La mise à la retraite provoque une remise en question des habitudes et des manières de penser du retraité. Autant le travail était source d’autonomie, autant la retraite amène une dépendance sociale et économique. C’est pourquoi le retraité se trouve mis au rancart et il sent très bien qu’il perd son identité.
Cette mise à l’écart par la prise de la retraite s’explique par un refus social d’accorder une participation du retraité aux valeurs dominantes c’est-à-dire le progrès, l’efficacité, l’autonomie, le profit, le travail, l’avenir, le succès. Le retraité devient un exclu.

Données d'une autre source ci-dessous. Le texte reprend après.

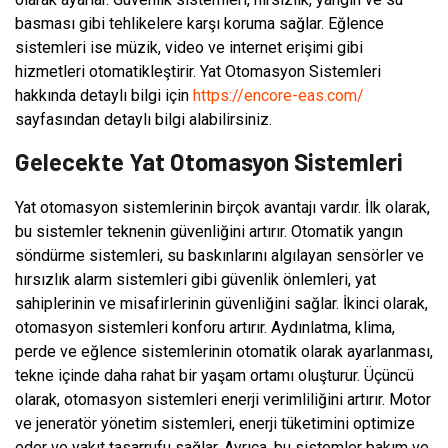
basması gibi tehlikelere karşı koruma sağlar. Eğlence
sistemleri ise müzik, video ve internet erişimi gibi
hizmetleri otomatikleştirir. Yat Otomasyon Sistemleri
hakkında detaylı bilgi için
https://encore-eas.com/
sayfasından detaylı bilgi alabilirsiniz.
Gelecekte Yat Otomasyon Sistemleri
Yat otomasyon sistemlerinin birçok avantajı vardır. İlk olarak,
bu sistemler teknenin güvenliğini artırır. Otomatik yangın
söndürme sistemleri, su baskınlarını algılayan sensörler ve
hırsızlık alarm sistemleri gibi güvenlik önlemleri, yat
sahiplerinin ve misafirlerinin güvenliğini sağlar. İkinci olarak,
otomasyon sistemleri konforu artırır. Aydınlatma, klima,
perde ve eğlence sistemlerinin otomatik olarak ayarlanması,
tekne içinde daha rahat bir yaşam ortamı oluşturur. Üçüncü
olarak, otomasyon sistemleri enerji verimliliğini artırır. Motor
ve jeneratör yönetim sistemleri, enerji tüketimini optimize
eder ve yakıt tasarrufu sağlar. Ayrıca, bu sistemler bakım ve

La société exige du retraité qu’il fonctionne sur un registre de comportements spécifiques mais qui est complètement inadapté à sa réalité. Le retraité est placé dans une situation paradoxale, c’est-à-dire celle de la non-participation obligatoire à un univers de valeurs de la population active. D’ailleurs certains retraités prétendent que :
…on n’a plus qu’une chose à faire quand on est vieux, c’est regarder la
télévision; on a absolument aucun moyen de s’offrir ce qu’elle nous
propose : voyage, amour, sveltesse, consommation (Simard, 1980, p. 25).

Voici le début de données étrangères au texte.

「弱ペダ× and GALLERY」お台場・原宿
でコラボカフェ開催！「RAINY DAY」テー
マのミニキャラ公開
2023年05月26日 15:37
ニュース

Il serait logique de croire qu’en puisant et en utilisant son soi personnel le retraité pourrait, malgré les pressions sociales, s’actualiser à travers son potentiel psychologique. Comme celui-ci s’acquiert par le vécu ou par un processus intrinsèque au fil du temps, il devient illusoire de prétendre que le retraité sera reconnu par les autres alors que les valeurs actuelles sont fondées sur l’extériorité. Simard (1980) est d’avis qu’il est difficile pour le retraité d’affirmer son moi car la société n’attend plus rien de lui. L’éclatement du moi ou la crise d’identité chez le retraité naît de cette absence de sens ou d’un profond vide éprouvé face au terme de sa vie. Dans ce contexte, comment peut-on prendre goût à la vie lorsqu’on est coupé de toutes les décisions?